Task #3593
openHandle old state in Sync digest tree
0%
Description
When a router is restarted in the network, the router sends a Sync recovery Interest and synchronizes with the data of every other node in the network. The data that is synchronized may be current data as well as old data. The recovering router may learn about the last known sequence number of a node that has been failed for a long time and will attempt to fetch the node's LSAs to synchronize its own LSDB.
John reported this issue in regards to newly restarted routers learning about and expressing Interests for PKU's LSAs; PKU has been offline for months.
This task should investigate potential solutions for resolving this problem (e.g., by removing or ignoring old data).
One potential solution is to maintain a timestamp for each digest node and pass this timestamp to NLSR when there is a Sync update. NLSR can decide if it will try to fetch the LSAs based on this timestamp and the configured router-dead-interval.
Updated by Nicholas Gordon over 7 years ago
- Related to Task #3842: Add timestamp information for LSAs in LSDB added
Updated by Nicholas Gordon over 7 years ago
In an email conversation with Dr. Wang (edited for content):
For Sync, the definition of what set is being sync’ed is important - (a) If the set is defined as any data that has ever been produced under a given name prefix then whether a node is alive or not does not make any difference; (b) If the definition of the data set is what data the current sync group members have then when a group member is gone then that should be reflected in the set... (ChronoSync) should have mechanism to detect the liveliness of the group members... without this mechanism, we run into the situation described in the redmine issue. When a router recovers, it syncs with other nodes and gets some data names that belong to nodes that are already dead or gone. It then tries to fetch the data wasting its CPU and bandwidth. The data may or may not be in the network depending on when the node disappeared.
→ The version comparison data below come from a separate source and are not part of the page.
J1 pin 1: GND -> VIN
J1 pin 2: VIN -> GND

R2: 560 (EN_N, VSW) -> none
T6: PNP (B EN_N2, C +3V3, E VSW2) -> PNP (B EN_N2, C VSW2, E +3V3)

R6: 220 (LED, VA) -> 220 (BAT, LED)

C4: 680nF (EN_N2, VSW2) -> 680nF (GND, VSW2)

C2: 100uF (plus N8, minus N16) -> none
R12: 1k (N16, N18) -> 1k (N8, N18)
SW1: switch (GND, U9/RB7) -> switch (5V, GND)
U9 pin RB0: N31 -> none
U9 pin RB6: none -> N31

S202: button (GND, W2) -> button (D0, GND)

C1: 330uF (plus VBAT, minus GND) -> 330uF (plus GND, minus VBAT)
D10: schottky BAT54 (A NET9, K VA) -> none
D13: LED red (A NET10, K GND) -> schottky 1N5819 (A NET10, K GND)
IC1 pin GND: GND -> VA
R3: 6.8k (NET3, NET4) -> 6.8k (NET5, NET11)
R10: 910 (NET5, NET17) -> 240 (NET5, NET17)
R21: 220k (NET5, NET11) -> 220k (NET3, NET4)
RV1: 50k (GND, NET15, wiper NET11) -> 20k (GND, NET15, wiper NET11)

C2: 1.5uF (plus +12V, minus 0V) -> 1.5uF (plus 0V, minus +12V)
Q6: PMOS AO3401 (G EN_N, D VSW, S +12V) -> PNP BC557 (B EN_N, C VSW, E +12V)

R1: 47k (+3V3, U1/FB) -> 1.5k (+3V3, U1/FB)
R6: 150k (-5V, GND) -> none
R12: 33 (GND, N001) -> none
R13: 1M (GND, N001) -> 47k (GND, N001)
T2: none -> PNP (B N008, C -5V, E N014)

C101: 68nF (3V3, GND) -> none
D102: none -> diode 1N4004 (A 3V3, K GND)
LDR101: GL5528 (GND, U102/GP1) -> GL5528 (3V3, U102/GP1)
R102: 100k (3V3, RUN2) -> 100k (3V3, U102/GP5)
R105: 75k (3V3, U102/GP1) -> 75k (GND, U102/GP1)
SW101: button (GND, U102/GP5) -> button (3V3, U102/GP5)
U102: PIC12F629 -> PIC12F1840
For NLSR, we certainly care about whether a node is live or not. When a node is dead or not reachable, its data should not be retrieved or considered in the routing computation. Note that theoretically their data should not affect the results as they are not reachable anyway... We require nodes to periodically refresh their LSAs so any LSAs that haven’t been refreshed for a while will expire and be deleted...
Since ChronoSync does not have a complete solution yet, the solution suggested in the redmine is a quick fix, i.e., if we put a timestamp in every ChronoSync reply to indicate when that data was first put into the sync data set, then NLSR can use that information to decide whether to retrieve the data. This does require ChronoSync to add the timestamp information to its data structure. It’s not a complete solution in the sense that ChronoSync doesn’t do liveness detection and still sync’s obsolete data names. It just gives NLSR some more information to solve the problem mentioned in the redmine. It assumes that NLSR still does its periodic refreshes for removing obsolete LSAs.
Now that I’m thinking about this again, we can actually add the timestamp information to the LSA data name (at the end after any version number). This way NLSR just needs to look at the LSA data name and then decide whether to retrieve it. This does require clock synchronization, but it can be a relatively loose sync as long as we have a relatively long grace period for considering LSAs obsolete.
From this conversation I see two approaches to a solution for this issue:
- Add a timestamp to sync
- Add a timestamp to the LSA
Inarguably (2) will be less work, but I wonder if this is only a band-aid solution and not mending the broken bone, so to speak. I suspect that many applications will want to be able to selectively fetch items in a sync set based on age. In that case, it seems that (1) is the more systematic solution. What's more, (1) doesn't place a limitation on whether the sync set prunes items based on age: if some consumer is interested in the whole set, they can ignore the timestamp. The overhead of this is known and static, specifically the 64-bit UTC timestamp plus the overhead to encode it in the data.
To me, it seems that the solution of adding a timestamp to ChronoSync replies allows ChronoSync to behave like an insertion-only, comprehensive set, but still provide consumers the ability to select a temporally-relevant subset, which satisfies the most people.
Updated by Nicholas Gordon over 7 years ago
In a group meeting on 15-06-17, Dr. Wang suggested that we could also encode the LSA timestamp directly into the Interest as a name component. She says that's what she meant all along. I think this is a good idea. Even though it introduces 8 bytes of overhead for the timestamp, neither of the other solutions avoid this, and this solution requires a router to do minimal processing, i.e. no TLV decoding, to determine the age of an LSA.
At any rate, more discussion is required.